* start Exercise input *
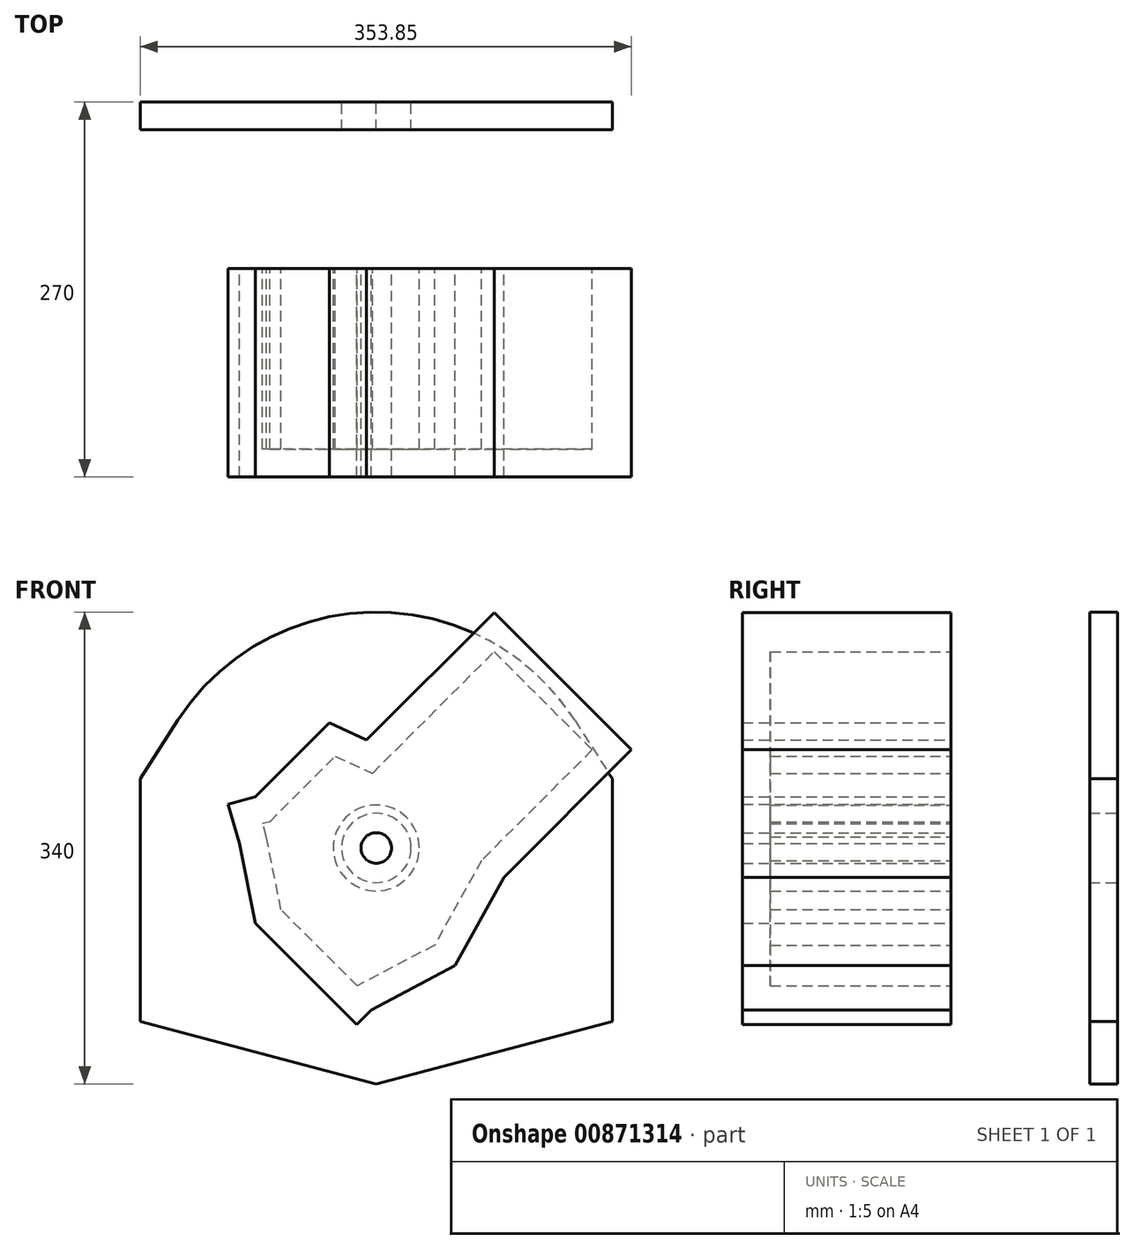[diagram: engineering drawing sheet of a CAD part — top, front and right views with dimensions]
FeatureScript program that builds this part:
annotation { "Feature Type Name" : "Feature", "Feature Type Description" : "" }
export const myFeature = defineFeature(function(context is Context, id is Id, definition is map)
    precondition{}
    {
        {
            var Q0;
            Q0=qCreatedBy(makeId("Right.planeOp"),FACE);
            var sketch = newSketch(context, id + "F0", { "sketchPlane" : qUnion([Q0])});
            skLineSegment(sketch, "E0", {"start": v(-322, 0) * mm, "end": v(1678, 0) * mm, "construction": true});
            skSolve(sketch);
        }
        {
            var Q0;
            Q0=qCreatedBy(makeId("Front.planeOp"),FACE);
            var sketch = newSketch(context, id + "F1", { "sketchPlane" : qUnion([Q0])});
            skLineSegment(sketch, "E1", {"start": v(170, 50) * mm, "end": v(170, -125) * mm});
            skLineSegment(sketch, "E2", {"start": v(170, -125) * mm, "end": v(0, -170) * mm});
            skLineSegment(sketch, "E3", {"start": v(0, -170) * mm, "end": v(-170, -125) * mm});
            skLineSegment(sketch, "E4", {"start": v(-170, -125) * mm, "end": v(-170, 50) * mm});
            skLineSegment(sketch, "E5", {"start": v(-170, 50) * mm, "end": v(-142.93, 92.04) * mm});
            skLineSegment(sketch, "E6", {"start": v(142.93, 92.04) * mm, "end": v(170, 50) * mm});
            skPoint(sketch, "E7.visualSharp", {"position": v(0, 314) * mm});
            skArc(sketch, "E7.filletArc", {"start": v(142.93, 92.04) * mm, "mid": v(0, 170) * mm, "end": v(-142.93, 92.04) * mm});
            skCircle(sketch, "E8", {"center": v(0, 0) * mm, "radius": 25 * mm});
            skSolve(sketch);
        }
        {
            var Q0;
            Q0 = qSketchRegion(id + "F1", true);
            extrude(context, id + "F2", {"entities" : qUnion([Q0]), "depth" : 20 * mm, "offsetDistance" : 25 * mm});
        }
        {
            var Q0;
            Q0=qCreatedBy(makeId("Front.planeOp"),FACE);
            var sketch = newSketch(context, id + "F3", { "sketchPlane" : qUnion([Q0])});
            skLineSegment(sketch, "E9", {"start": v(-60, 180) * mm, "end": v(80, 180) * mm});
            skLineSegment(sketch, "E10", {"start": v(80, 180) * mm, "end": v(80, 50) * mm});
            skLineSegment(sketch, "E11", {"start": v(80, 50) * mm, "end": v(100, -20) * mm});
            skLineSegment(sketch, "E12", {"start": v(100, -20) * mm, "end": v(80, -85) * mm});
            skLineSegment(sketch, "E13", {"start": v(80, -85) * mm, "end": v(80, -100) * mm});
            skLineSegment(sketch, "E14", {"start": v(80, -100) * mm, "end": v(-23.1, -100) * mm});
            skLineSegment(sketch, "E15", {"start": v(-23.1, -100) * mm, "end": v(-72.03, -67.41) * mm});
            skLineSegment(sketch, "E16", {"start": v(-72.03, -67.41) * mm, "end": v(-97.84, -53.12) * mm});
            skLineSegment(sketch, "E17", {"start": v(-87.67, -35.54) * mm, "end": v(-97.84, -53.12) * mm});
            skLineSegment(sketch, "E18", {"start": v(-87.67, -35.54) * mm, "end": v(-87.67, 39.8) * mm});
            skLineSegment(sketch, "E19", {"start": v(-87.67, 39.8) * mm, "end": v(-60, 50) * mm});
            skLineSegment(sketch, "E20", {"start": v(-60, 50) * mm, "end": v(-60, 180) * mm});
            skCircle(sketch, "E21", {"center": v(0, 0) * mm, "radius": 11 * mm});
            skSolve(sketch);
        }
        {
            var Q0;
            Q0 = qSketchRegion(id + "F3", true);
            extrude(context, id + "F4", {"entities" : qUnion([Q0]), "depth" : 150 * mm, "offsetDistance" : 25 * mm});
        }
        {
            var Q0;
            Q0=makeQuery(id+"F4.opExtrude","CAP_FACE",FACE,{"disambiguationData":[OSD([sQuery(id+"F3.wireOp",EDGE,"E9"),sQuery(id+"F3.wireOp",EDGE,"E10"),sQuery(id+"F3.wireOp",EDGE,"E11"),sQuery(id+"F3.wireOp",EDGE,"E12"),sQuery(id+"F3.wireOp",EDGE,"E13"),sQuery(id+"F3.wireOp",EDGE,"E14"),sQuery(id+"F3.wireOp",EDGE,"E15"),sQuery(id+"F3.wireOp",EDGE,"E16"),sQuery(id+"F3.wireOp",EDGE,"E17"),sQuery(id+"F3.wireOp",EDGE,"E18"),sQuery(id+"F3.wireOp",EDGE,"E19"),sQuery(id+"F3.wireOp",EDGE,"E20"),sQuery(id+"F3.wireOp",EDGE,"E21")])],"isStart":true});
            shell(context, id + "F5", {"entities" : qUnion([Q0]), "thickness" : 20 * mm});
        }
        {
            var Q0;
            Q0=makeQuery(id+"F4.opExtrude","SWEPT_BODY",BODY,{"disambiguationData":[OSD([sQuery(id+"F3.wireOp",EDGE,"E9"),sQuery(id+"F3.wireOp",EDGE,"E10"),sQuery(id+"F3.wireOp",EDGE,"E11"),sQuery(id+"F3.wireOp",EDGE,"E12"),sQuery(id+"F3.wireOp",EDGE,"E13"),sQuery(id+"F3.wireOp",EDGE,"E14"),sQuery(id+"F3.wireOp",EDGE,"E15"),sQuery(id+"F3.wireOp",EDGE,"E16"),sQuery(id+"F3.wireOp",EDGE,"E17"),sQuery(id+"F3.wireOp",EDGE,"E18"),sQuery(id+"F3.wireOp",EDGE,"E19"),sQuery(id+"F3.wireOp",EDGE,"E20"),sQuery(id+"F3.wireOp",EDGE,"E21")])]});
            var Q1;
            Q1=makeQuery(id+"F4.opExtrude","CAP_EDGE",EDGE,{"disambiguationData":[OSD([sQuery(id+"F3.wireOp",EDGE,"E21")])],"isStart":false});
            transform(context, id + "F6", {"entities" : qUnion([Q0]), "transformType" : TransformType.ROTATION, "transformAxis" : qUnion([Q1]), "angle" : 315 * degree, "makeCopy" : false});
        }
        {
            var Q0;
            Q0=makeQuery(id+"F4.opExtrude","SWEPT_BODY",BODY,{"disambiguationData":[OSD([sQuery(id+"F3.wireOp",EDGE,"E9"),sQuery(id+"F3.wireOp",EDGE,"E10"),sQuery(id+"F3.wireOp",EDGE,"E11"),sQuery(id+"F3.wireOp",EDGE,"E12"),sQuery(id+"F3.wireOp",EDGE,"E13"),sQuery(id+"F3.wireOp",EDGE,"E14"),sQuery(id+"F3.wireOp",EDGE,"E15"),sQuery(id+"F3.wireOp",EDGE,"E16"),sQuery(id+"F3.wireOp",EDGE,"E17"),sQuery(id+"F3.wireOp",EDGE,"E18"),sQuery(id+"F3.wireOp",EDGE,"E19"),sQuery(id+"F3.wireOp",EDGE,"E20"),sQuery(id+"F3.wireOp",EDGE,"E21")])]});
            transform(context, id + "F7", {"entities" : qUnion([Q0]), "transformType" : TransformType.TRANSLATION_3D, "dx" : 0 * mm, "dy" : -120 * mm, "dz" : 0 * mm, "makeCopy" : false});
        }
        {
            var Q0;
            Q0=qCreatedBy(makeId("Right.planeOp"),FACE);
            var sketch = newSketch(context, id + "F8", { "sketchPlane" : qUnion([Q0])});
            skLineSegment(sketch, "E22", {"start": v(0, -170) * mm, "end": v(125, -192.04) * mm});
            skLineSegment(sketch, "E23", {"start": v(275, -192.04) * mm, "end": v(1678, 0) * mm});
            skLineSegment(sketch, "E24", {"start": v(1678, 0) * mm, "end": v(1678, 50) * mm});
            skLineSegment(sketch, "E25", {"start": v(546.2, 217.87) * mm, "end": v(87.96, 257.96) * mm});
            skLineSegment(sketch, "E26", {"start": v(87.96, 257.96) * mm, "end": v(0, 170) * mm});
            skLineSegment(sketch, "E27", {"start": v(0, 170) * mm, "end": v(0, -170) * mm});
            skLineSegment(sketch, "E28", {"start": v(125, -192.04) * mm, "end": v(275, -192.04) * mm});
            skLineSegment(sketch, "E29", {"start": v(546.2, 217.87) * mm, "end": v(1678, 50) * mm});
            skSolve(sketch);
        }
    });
* end Exercise input *
* start Exercise input *
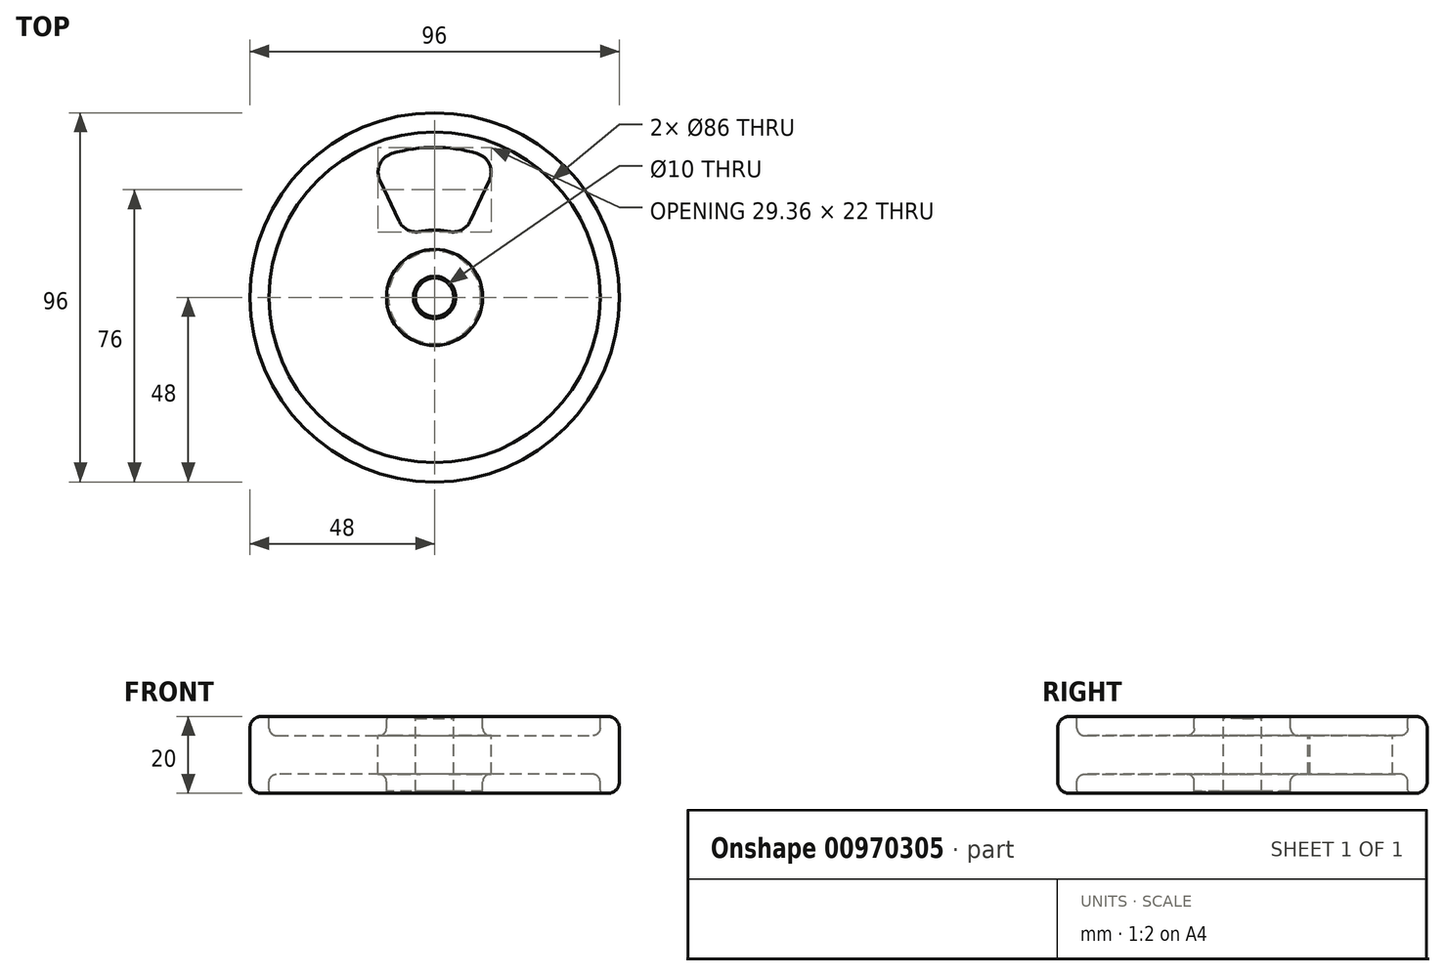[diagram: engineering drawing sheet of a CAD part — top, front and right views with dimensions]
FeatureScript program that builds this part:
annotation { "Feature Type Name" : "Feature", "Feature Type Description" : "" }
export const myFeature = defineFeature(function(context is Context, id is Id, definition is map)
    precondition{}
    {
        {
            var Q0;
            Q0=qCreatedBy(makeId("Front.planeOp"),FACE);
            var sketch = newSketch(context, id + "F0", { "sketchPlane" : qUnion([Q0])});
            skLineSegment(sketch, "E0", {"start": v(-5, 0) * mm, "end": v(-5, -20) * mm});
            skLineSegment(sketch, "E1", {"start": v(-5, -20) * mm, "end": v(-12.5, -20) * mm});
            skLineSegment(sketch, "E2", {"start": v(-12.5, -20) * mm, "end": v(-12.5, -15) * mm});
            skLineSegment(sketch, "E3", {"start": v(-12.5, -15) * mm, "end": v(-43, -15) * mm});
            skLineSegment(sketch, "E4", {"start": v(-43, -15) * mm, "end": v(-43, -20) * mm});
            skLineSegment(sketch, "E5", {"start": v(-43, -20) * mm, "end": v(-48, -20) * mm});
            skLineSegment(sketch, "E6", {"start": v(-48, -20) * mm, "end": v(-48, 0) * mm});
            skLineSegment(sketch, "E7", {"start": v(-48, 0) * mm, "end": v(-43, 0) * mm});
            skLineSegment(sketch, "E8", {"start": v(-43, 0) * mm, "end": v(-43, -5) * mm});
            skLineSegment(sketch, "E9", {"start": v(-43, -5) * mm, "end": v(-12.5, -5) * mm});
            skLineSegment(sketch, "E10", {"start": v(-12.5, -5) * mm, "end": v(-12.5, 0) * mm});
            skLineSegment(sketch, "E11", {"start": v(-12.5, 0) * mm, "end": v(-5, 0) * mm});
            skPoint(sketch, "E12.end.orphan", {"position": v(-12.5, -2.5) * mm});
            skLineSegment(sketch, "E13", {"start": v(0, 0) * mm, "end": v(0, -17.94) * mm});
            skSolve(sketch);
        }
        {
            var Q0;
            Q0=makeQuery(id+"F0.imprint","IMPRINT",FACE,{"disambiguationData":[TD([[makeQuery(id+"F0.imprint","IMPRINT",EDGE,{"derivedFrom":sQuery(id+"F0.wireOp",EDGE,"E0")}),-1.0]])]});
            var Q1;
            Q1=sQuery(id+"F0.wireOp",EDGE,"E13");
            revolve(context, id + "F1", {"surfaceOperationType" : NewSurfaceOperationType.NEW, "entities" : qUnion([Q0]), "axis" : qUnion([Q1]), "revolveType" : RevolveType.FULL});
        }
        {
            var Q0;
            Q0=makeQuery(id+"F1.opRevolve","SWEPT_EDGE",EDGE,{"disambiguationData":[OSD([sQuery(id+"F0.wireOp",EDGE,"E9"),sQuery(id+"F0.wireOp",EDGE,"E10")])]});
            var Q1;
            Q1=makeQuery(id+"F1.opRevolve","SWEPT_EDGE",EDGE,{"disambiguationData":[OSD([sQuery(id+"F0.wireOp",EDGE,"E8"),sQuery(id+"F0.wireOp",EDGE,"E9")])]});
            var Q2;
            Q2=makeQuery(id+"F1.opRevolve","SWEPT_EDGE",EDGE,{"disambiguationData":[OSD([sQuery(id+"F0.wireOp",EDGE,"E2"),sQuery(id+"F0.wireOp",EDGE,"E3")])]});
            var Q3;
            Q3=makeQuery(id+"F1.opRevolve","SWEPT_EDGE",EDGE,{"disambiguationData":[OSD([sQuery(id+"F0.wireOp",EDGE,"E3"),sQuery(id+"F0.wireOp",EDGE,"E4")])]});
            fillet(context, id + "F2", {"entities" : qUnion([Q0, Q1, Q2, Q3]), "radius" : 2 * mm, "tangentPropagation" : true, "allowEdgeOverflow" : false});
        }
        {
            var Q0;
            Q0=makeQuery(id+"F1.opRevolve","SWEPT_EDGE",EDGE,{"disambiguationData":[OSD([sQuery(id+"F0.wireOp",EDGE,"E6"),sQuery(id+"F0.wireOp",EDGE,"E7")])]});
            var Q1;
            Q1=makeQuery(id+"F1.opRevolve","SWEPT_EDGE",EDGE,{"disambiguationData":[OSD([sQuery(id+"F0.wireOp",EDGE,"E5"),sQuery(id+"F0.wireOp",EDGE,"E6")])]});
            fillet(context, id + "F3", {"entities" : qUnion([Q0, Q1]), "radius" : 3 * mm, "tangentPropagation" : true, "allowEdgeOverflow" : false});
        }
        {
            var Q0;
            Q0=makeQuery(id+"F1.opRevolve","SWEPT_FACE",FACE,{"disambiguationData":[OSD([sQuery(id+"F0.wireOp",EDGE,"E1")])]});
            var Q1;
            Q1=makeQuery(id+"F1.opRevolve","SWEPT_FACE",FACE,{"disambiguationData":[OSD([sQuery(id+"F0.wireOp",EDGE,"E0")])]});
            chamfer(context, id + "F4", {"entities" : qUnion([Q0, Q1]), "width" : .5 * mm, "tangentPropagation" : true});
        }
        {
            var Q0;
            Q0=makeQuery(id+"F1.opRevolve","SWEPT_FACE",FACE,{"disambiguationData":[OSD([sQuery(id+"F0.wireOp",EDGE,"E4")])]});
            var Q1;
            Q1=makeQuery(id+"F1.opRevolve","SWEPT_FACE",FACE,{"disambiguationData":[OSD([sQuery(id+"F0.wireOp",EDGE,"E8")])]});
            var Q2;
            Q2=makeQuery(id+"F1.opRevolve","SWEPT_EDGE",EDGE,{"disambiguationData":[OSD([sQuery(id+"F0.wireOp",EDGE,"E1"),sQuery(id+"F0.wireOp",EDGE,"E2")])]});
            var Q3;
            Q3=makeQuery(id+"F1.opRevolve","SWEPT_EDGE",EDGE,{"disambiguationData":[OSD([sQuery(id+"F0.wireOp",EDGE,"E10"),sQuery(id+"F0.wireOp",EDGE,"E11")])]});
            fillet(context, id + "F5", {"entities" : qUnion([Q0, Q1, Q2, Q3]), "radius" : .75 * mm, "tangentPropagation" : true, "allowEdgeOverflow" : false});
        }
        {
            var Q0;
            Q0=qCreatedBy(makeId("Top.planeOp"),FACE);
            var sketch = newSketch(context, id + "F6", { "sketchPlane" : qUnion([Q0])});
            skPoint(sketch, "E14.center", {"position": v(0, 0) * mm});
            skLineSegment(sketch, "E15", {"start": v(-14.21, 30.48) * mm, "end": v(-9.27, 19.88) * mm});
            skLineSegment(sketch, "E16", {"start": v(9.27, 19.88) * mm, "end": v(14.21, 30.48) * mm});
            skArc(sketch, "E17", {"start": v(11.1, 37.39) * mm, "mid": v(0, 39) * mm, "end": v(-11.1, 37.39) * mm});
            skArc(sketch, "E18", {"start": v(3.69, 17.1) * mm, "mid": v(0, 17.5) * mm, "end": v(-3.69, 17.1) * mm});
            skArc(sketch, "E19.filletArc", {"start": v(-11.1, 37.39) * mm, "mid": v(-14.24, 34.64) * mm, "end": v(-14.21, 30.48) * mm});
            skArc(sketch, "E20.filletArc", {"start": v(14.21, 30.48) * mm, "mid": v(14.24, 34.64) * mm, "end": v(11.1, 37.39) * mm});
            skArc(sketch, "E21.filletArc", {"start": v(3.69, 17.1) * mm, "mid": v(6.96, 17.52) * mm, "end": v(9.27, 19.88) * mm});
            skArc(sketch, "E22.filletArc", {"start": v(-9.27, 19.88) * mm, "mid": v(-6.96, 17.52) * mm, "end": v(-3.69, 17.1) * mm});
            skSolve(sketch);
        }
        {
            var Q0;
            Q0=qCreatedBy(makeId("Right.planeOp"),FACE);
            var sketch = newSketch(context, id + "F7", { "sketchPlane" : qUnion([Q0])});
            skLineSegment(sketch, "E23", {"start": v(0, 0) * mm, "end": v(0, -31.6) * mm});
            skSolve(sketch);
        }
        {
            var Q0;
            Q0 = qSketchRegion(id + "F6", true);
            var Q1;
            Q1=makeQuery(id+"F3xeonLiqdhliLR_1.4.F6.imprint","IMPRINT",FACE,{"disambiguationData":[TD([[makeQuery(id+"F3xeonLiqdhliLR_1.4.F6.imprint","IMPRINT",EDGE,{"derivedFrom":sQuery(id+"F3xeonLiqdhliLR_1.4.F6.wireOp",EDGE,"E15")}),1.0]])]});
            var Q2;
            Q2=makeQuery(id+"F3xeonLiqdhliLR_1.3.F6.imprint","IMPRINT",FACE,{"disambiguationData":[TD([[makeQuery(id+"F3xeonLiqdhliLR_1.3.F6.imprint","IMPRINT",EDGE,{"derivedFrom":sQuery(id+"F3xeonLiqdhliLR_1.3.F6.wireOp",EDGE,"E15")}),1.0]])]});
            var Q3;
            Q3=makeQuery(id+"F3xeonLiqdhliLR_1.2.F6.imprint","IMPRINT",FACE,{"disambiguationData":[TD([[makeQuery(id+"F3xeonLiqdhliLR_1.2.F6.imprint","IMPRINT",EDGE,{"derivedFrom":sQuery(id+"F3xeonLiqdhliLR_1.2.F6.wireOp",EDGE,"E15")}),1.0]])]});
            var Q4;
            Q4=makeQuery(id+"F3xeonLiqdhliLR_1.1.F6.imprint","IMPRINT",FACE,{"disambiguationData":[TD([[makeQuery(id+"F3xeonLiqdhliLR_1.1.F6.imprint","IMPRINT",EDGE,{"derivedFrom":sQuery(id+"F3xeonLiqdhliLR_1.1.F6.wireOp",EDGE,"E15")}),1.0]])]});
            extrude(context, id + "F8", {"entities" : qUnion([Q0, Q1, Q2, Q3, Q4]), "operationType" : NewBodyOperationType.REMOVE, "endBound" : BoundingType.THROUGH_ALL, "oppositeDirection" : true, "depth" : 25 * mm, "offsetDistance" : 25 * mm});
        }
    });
* end Exercise input *
**What needs to be done**. State how many lines of the rows above contain the string "transform", treating uppercase and lowercase as different. Give only the number.

**Task solution**. 2